→ **Passage shown**
== Segment start ==
So did National Academy of Engineering member and Northrop Grumman Senior Vice President for Engineering Neil G. Siegel, who under Boehm recently earned his doctoral degree while continuing his executive duties. Two USC research faculty members from CSSE, Jo Anne Lane and Ray Madachy (now an associate professor at the Naval Postgraduate School), served with Siegel on the event’s technical committee along with former Boehm student Ye Yang, who is now an associate professor and deputy director of the Laboratory for Internet Software Technologies at ISCAS.

A former Boehm student who could not attend, M.I.T. research associate Ricardo Valerdi, now an associate professor at the University of Arizona,  posted a YouTube video paying tribute to his teacher and wishing him happy birthday.

Other invitees included Professors Leon Osterweil and Lori Clarke of the University of Massachusetts Amherst, Director Walker E. Royce of IBM, Director Kouichi Kishida of Japan’s Software Research Associates Inc., Director Dieter Rombach of Fraunhofer Institute for Experimental Software Engineering and Professor Dines Bjørner of the Technical University of Denmark.

The symposium program summarized Boehm's achievements.
== Segment end ==
→ **Exercise**
Pick up the account of the symposium honoring Boehm after its final sentence and write the part that comes next.

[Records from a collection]
== Segment start ==
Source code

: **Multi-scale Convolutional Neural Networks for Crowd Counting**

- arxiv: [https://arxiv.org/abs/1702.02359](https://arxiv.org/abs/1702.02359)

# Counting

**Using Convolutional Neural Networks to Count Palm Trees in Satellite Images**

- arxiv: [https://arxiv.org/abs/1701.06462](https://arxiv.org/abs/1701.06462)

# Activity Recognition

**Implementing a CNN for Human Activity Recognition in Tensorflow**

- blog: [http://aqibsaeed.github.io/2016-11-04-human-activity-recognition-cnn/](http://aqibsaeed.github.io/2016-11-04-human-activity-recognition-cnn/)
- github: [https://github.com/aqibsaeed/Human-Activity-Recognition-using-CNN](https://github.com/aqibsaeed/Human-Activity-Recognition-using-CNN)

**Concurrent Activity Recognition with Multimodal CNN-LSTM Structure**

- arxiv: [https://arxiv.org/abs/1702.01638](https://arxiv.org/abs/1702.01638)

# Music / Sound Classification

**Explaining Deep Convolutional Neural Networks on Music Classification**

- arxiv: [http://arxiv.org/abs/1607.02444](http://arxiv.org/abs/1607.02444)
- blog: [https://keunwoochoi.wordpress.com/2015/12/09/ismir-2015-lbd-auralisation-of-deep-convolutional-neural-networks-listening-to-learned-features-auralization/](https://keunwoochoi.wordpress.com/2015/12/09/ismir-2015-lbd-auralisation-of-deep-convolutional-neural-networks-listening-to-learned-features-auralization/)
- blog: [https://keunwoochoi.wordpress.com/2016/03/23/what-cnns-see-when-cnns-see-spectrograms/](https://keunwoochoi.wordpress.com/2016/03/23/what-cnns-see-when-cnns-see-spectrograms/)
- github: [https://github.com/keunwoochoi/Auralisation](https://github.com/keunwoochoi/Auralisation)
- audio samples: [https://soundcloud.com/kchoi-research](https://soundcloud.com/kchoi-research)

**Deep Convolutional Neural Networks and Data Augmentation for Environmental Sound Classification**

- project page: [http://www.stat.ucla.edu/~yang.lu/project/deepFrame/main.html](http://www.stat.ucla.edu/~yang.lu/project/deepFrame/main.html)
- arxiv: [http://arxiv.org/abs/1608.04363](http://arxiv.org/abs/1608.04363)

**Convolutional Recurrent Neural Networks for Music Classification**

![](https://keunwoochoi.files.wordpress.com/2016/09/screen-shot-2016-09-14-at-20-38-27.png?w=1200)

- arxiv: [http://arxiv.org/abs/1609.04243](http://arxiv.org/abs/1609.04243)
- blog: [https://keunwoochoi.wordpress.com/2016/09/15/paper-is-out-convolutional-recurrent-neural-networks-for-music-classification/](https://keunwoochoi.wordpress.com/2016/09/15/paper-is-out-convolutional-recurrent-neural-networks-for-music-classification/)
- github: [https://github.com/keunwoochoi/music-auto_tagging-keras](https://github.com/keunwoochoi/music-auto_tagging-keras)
== Segment end ==
→ **Answer space**
“He is a member of the National Academy of Engineering, an ACM Fellow, an AIAA Fellow, an INCOSE Fellow, and an IEEE Fellow. From 1989 to 1992 he served within the U.S. Department of Defense as director of the DARPA Information Science and Technology Office, and as director of the DDR&E Software and Computer Technology Office. His contributions to the field include the Constructive Cost Model (COCOMO), the Spiral Model of the software process, the Theory W (win-win) approach to software management and requirements determination. One proceedings paper said Professor Boehm’s contributions included authoring 412 publications with 8,068 citations, supervising 32 doctorate graduates, and teaching 3,801 graduate students in his software economics and software engineering project courses.

As symposium program chair, Osterweil said in his introduction to proceedings: “I would like to thank our friend, colleague and leader Barry W. Boehm for his tireless work and amazing contributions to the formation, nurturing and maturation of our community.”